Metro police released a list of those arrested during the riot and its aftermath with charges ranging from felony riot act to curfew violation.

All seven of those arrested from North Carolina face a curfew violation charge.

North Carolinians arrested Wednesday/Thursday

  • Jere Brower, 45 – Curfew violation, Unlawful entry
  • Earl Glosser, 40 – Curfew violation, Unlawful entry
  • Lance Grames, 42 – Curfew violation, Unlawful entry
  • Tim Scarboro, 33 – Curfew violation
  • James Smawley, 27 – Curfew violation
  • Jay Thaxton, 46 – Curfew violation
  • Michael Jones, 23 – Curfew violation

Metro police also released photos of people who still need to be identified in connection with unrest-related offenses.

Wednesday began as a day of reckoning for President Donald Trump’s futile attempt to cling to power as Congress took up the certification of President-elect Joe Biden’s victory. It devolved into scenes of fear and agony that left a prime ritual of American democracy in tatters.
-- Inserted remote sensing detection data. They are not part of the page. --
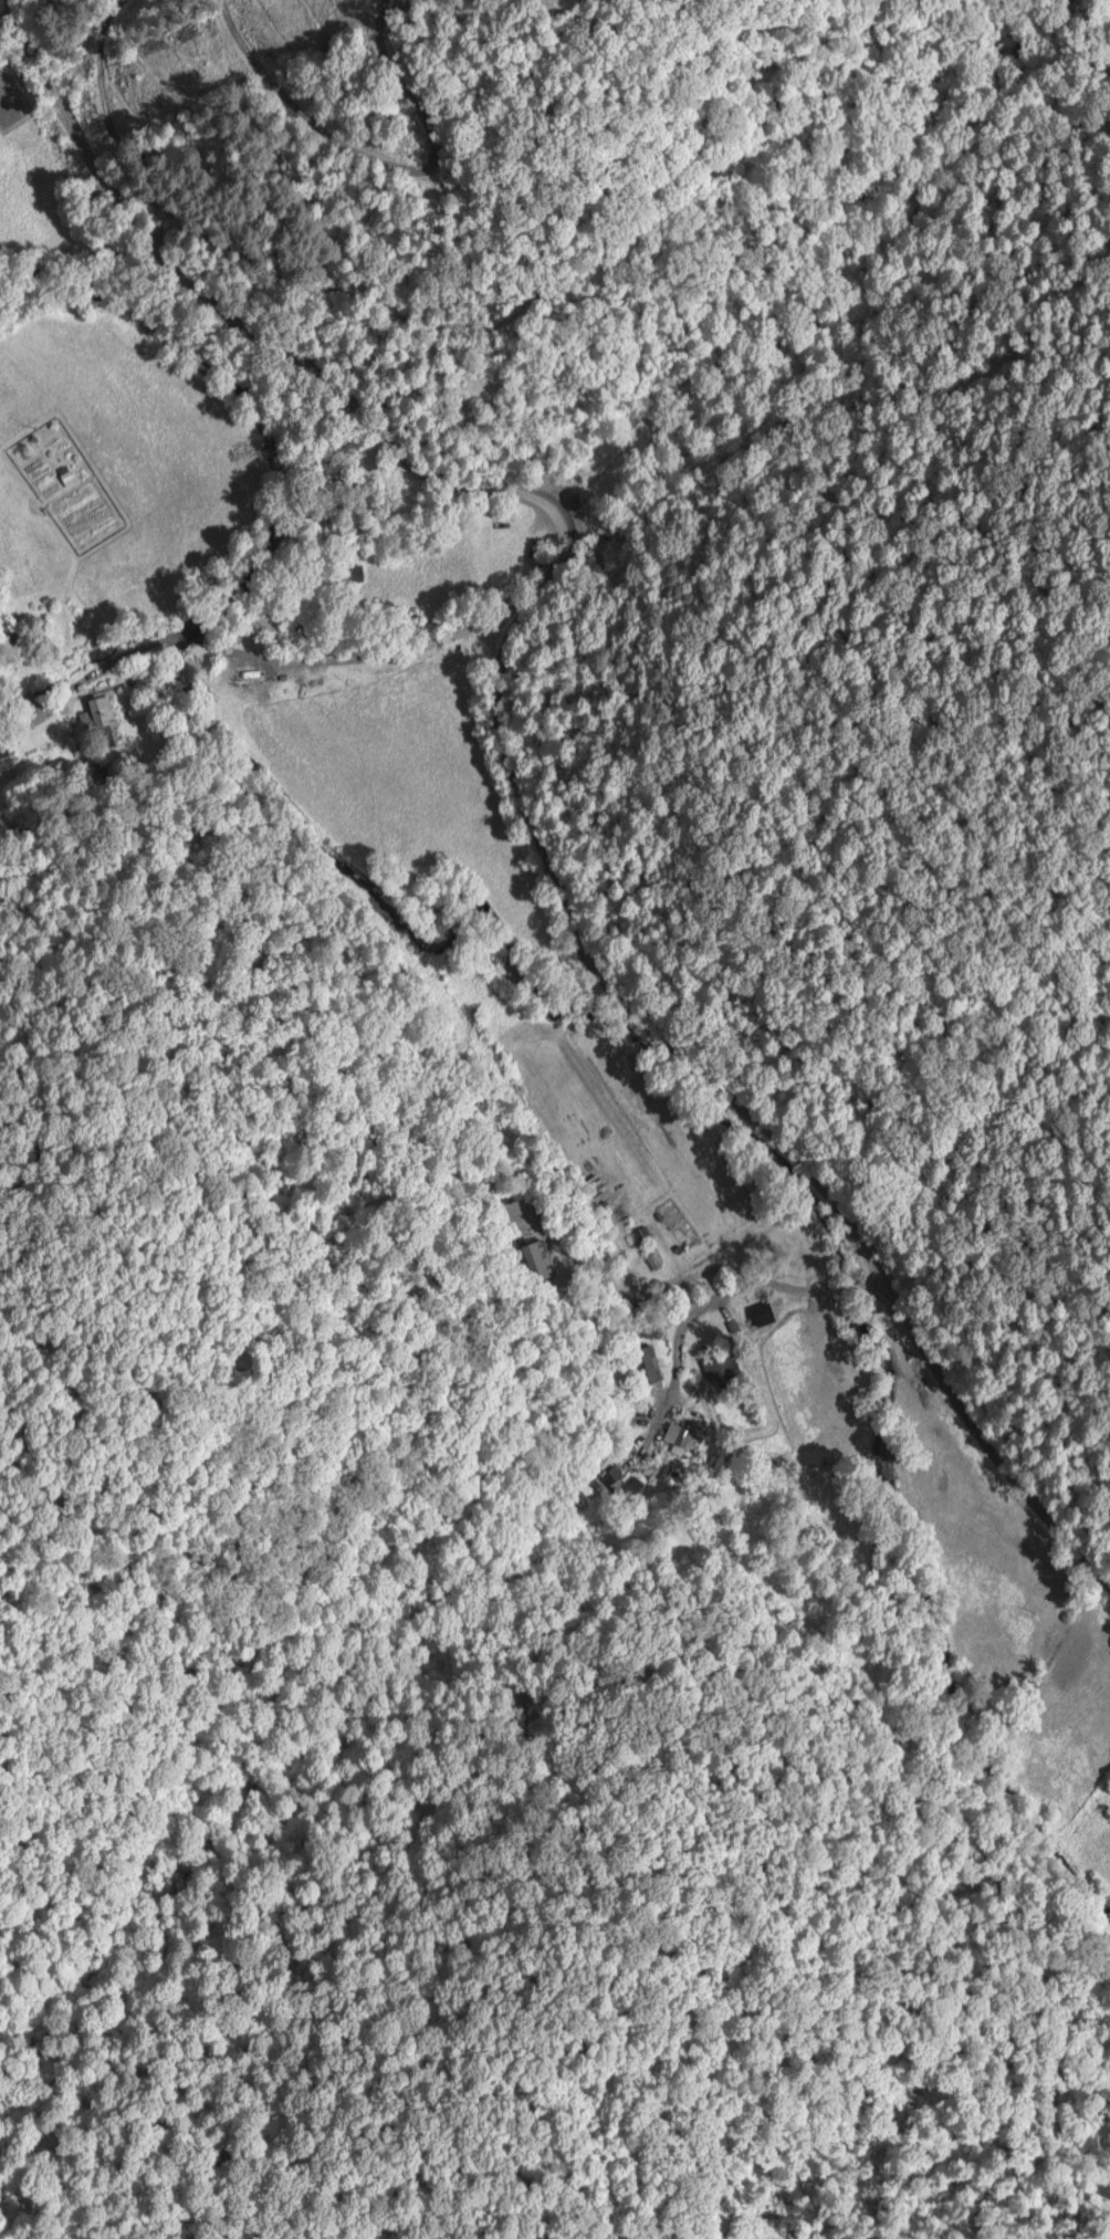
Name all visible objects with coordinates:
road: (382, 653)
road: (510, 745)
building: (8, 760)
road: (710, 1301)
building: (651, 1365)
building: (729, 1367)
building: (688, 1435)
building: (612, 1484)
Trump told his morning crowd at the Ellipse that he would go with them to the Capitol, but he didn’t. Instead he sent them off with incendiary rhetoric.

“If you don’t fight like hell, you’re not going to have a country anymore,” he said. “Let the weak ones get out,” he went on. “This is a time for strength.”
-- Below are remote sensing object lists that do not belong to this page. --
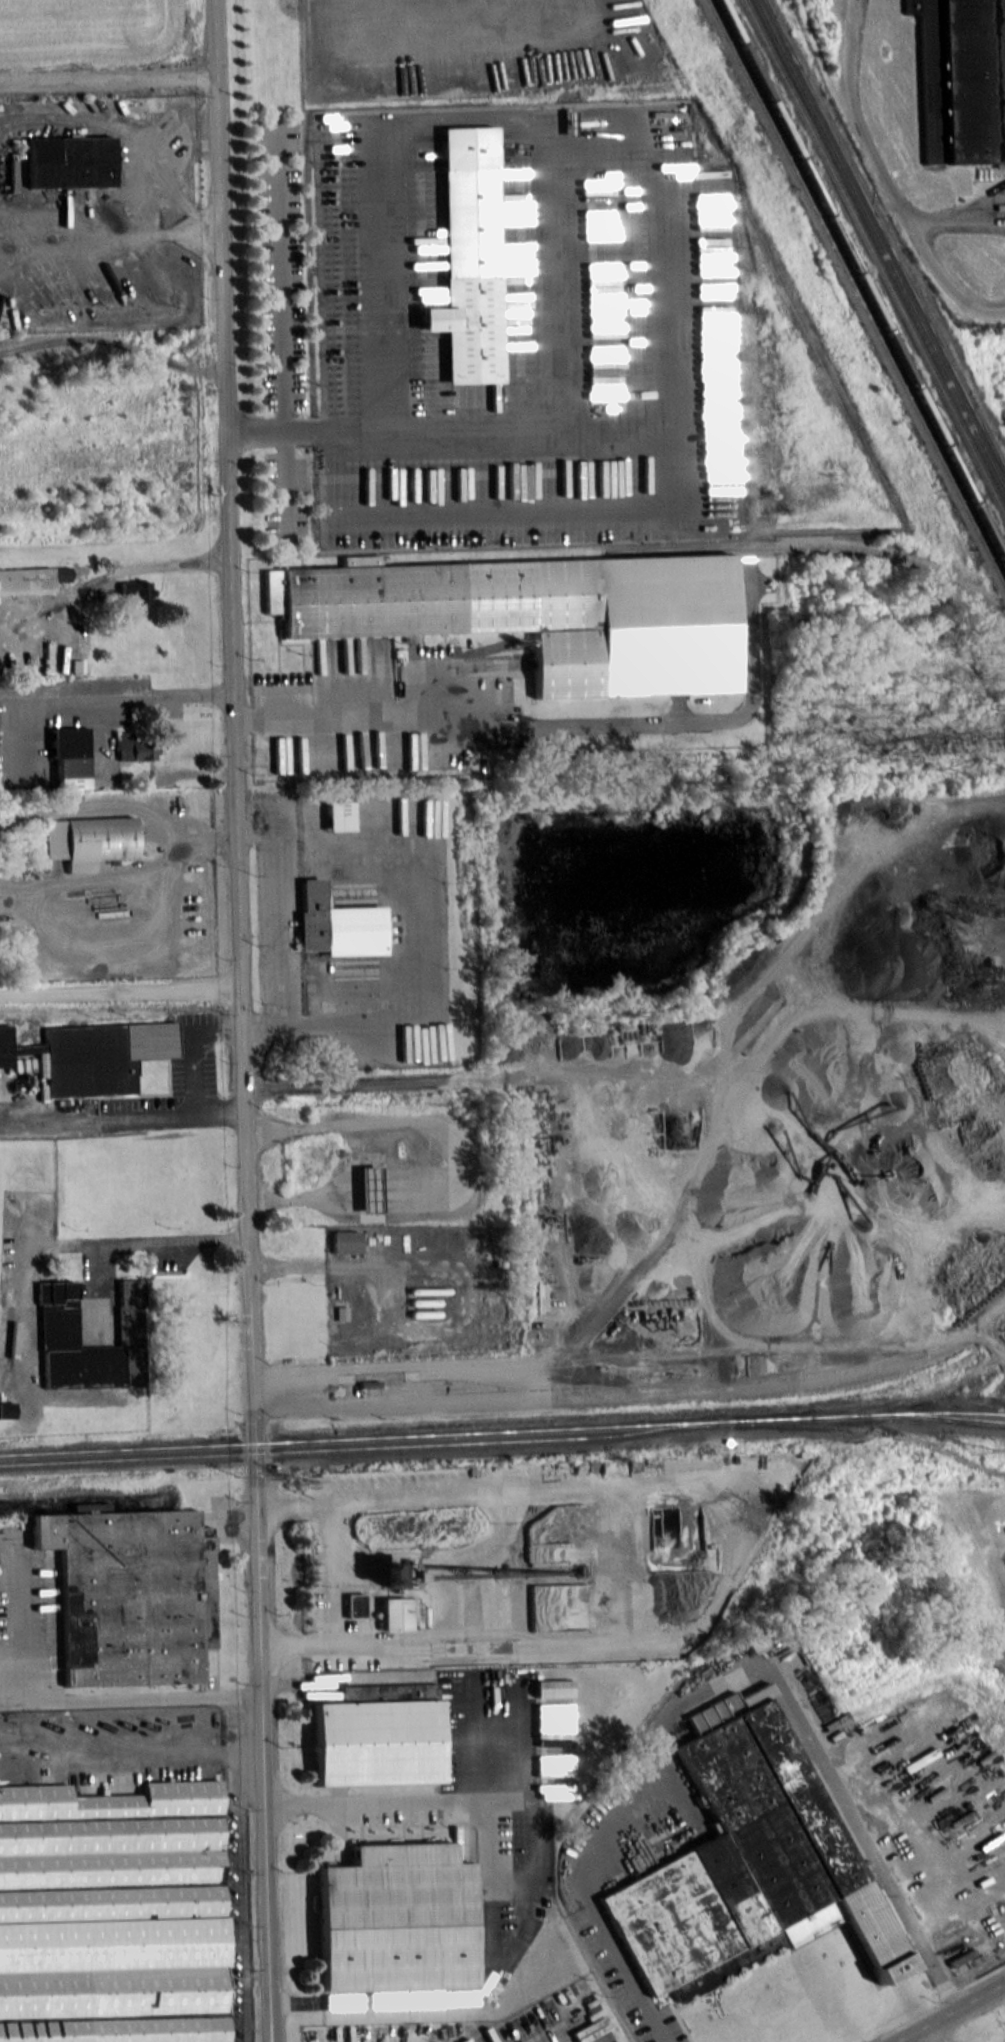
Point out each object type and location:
crop: (82, 30)
road: (106, 77)
building: (961, 80)
road: (851, 111)
building: (67, 161)
road: (653, 187)
road: (952, 220)
road: (109, 239)
railway: (878, 249)
building: (465, 255)
railway: (873, 259)
road: (940, 278)
road: (280, 280)
railway: (860, 285)
railway: (856, 294)
road: (253, 433)
road: (285, 487)
railway: (639, 549)
building: (31, 579)
building: (135, 592)
building: (538, 614)
road: (100, 706)
road: (562, 723)
building: (131, 746)
building: (67, 756)
road: (280, 756)
building: (335, 815)
road: (234, 822)
building: (87, 841)
building: (335, 924)
road: (276, 930)
building: (19, 952)
road: (119, 992)
road: (188, 1050)
building: (92, 1056)
road: (121, 1120)
road: (453, 1162)
building: (366, 1188)
road: (151, 1240)
building: (343, 1242)
building: (57, 1326)
building: (369, 1383)
road: (283, 1391)
railway: (912, 1397)
building: (6, 1409)
railway: (997, 1413)
railway: (956, 1417)
railway: (609, 1426)
railway: (876, 1431)
railway: (341, 1448)
railway: (115, 1449)
power tower: (972, 1450)
power tower: (632, 1466)
power tower: (290, 1482)
railway: (80, 1508)
road: (330, 1574)
building: (130, 1594)
road: (259, 1667)
road: (725, 1676)
road: (68, 1696)
building: (374, 1741)
road: (142, 1746)
road: (386, 1804)
road: (264, 1866)
building: (111, 1914)
building: (394, 1918)
road: (949, 2011)
road: (929, 2034)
His lawyer, Rudy Giuliani, told the crowd, “Let’s have trial by combat.”

What happened Wednesday was nothing less than an attempted coup, said Rep. Diana DeGette, D-Colo. Sen. Ben Sasse, R-Neb., a frequent Trump critic, said, “Today, the United States Capitol — the world’s greatest symbol of self-government — was ransacked while the leader of the free world cowered behind his keyboard.”

Sasse went on: “Lies have consequences. This violence was the inevitable and ugly outcome of the president’s addiction to constantly stoking division.”

Police said they recovered two pipe bombs, one outside the Democratic National Committee and one outside the Republican National Committee and a cooler from a vehicle that had a long gun and Molotov cocktail on Capitol grounds.

Yet Trump, in a video posted 90 minutes after lawmakers were evacuated, told the insurrectionists “We love you. You’re very special,” while asking them to go home.

Authorities eventually regained control as night fell.

Heavily armed officers brought in as reinforcements started using tear gas in a coordinated effort to get people moving toward the door, then combed the halls for stragglers, pushing the mob farther out onto the plaza and lawn, in clouds of tear gas, flash-bangs and percussion grenades.